From the entries below, retype only the lines from the one with "வேலை செய்யாமல் போகலாம். அச்சமயம்" through the one with "properly, in that case kindly use Account", exactly as written.

+++

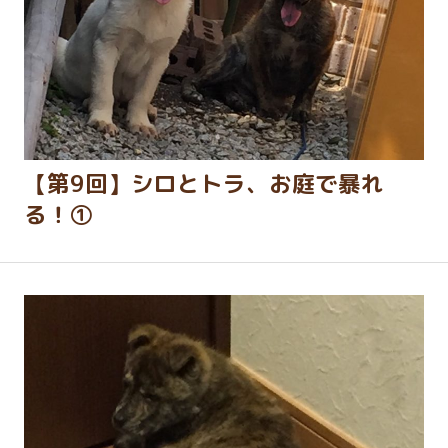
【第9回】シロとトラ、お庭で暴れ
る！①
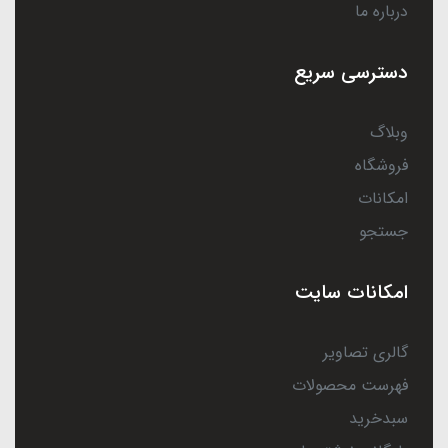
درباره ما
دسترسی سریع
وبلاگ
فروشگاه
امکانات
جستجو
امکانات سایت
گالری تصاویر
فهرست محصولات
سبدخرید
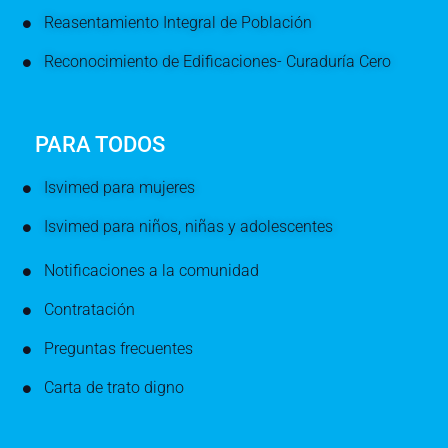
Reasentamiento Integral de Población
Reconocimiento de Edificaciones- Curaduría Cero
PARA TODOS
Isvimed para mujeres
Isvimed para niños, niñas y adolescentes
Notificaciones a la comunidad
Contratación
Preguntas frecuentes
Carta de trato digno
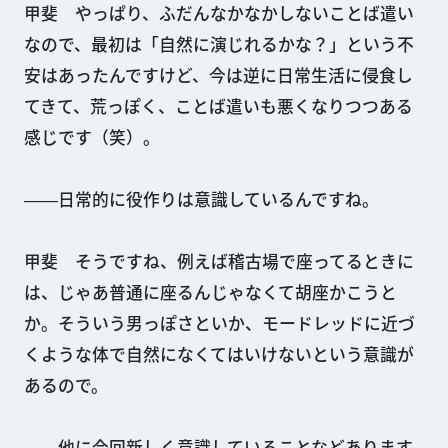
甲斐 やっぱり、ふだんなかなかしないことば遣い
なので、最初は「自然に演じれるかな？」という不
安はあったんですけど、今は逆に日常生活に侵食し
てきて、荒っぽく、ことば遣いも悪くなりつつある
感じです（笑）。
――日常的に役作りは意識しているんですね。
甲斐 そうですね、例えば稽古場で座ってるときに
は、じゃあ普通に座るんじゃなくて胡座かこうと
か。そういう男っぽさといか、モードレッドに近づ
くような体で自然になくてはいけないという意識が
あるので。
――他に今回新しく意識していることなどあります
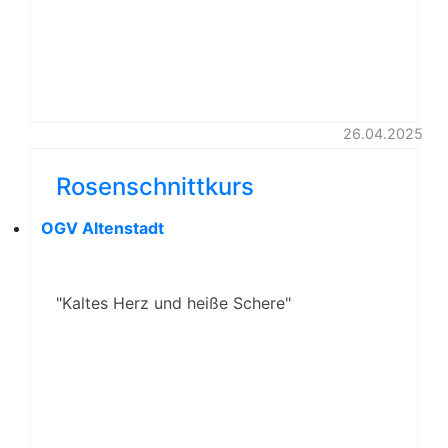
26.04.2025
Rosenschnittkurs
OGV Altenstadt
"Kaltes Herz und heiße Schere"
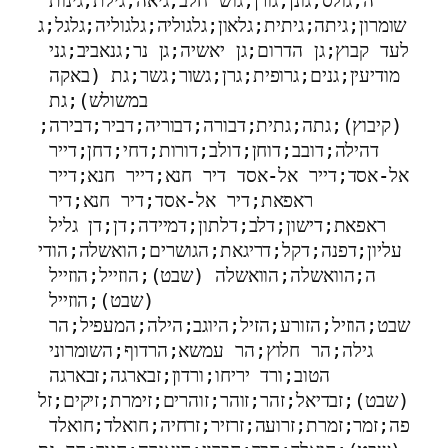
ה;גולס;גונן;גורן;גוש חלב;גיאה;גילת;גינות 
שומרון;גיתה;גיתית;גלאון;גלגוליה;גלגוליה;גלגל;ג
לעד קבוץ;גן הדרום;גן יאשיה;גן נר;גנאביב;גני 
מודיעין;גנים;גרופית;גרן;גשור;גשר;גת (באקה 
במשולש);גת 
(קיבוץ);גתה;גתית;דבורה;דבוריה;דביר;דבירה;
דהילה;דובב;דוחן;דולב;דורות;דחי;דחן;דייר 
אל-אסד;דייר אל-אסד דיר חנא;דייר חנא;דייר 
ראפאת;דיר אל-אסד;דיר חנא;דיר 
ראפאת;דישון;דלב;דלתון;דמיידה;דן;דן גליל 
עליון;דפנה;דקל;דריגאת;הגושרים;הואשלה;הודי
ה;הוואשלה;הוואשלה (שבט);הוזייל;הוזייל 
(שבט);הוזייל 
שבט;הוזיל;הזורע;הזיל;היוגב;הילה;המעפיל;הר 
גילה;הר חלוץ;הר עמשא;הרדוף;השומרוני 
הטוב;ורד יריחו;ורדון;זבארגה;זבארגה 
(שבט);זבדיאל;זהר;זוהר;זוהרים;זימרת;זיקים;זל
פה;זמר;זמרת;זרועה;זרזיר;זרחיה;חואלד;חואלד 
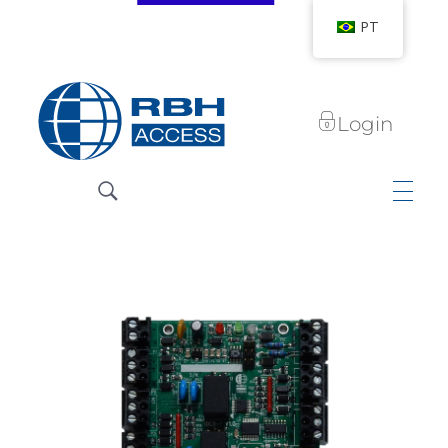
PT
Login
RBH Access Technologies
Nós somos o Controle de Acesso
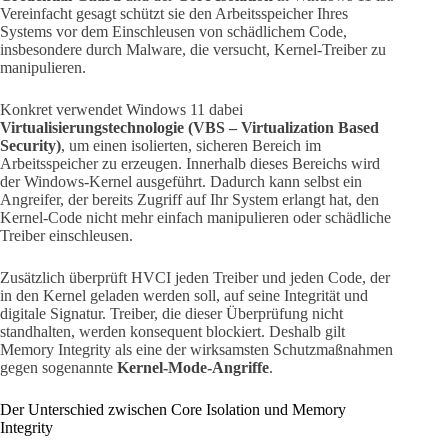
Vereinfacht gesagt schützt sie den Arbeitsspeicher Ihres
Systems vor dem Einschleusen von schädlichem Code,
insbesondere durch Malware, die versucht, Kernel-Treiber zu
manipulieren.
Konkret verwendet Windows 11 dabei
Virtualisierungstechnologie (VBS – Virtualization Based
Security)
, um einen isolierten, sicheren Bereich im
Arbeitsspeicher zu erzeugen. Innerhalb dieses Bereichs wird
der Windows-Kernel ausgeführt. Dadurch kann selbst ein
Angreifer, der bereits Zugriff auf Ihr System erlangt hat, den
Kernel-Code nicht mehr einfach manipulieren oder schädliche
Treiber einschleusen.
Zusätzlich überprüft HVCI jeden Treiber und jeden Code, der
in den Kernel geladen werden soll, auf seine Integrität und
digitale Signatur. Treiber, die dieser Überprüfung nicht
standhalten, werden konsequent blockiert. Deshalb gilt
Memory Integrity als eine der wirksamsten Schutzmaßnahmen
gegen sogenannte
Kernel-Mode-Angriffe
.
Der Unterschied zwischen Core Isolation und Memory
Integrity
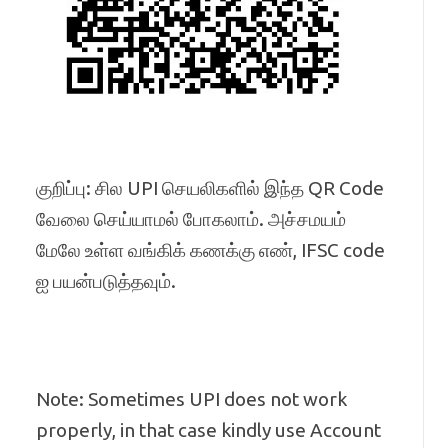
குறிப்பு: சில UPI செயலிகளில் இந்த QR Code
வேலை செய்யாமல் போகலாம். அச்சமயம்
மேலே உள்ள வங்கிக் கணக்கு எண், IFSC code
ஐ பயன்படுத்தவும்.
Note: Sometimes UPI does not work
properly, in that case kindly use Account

+++

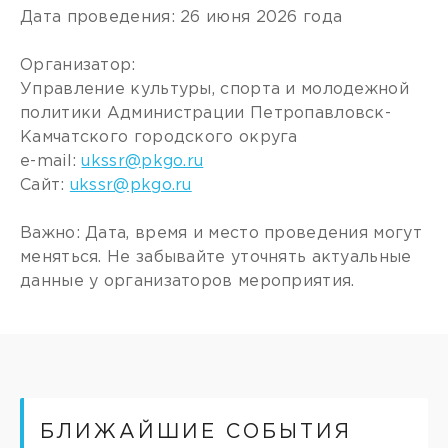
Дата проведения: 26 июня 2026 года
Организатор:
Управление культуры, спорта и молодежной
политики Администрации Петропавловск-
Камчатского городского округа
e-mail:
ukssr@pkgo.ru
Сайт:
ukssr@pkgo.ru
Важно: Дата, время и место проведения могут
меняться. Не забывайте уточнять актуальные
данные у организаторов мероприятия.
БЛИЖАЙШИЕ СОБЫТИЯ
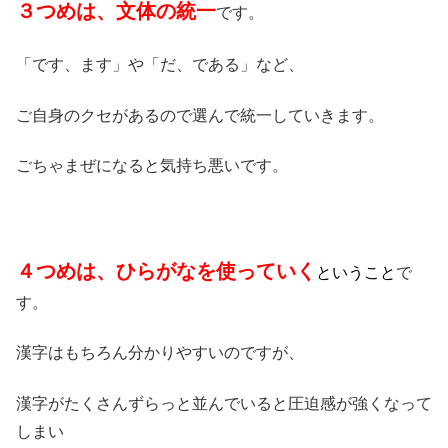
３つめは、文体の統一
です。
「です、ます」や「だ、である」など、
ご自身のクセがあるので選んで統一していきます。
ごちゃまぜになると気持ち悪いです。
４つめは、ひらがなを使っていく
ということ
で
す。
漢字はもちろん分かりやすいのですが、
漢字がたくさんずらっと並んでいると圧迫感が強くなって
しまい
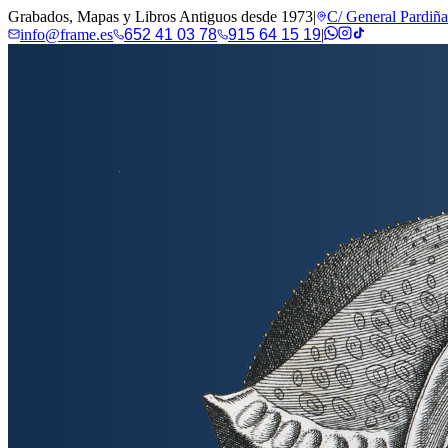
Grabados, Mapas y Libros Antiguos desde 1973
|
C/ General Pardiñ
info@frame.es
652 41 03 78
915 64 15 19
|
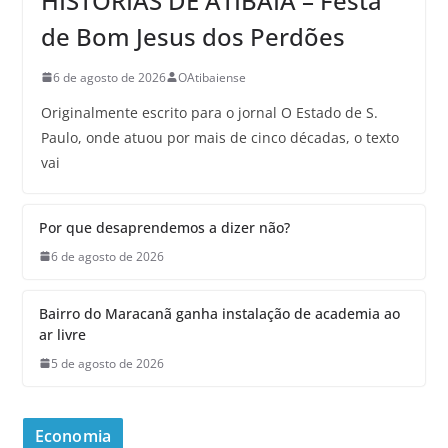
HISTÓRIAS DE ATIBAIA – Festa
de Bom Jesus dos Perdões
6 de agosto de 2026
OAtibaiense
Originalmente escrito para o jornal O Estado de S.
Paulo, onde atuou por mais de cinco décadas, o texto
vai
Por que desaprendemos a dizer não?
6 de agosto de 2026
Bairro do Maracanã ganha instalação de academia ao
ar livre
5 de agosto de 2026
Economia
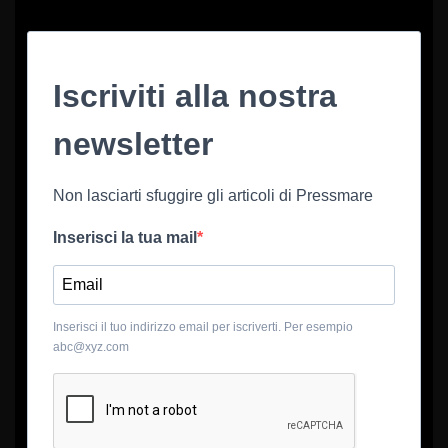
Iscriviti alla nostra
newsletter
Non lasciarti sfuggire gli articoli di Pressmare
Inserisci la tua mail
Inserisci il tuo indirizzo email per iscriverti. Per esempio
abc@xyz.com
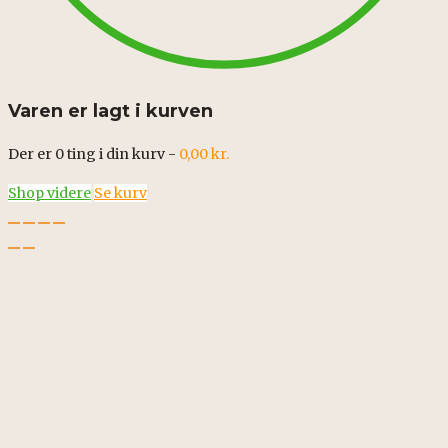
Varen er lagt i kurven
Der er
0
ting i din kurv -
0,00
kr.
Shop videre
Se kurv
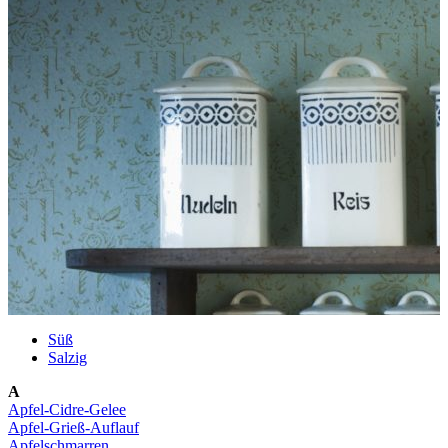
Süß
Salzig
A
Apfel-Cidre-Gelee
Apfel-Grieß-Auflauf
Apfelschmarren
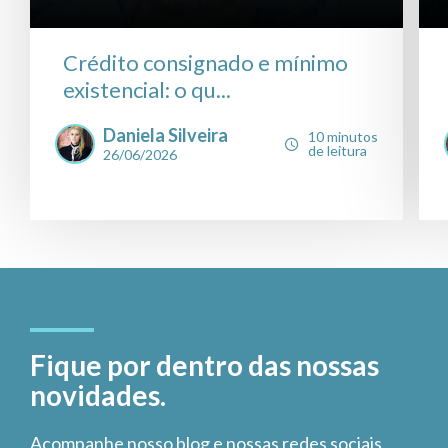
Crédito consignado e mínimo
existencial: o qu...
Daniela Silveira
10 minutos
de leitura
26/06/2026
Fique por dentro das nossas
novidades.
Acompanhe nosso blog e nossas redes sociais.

+++

* WORKED SOLUTION
வேலை செய்யாமல் போகலாம். அச்சமயம்
மேலே உள்ள வங்கிக் கணக்கு எண், IFSC code
ஐ பயன்படுத்தவும்.
Note: Sometimes UPI does not work
properly, in that case kindly use Account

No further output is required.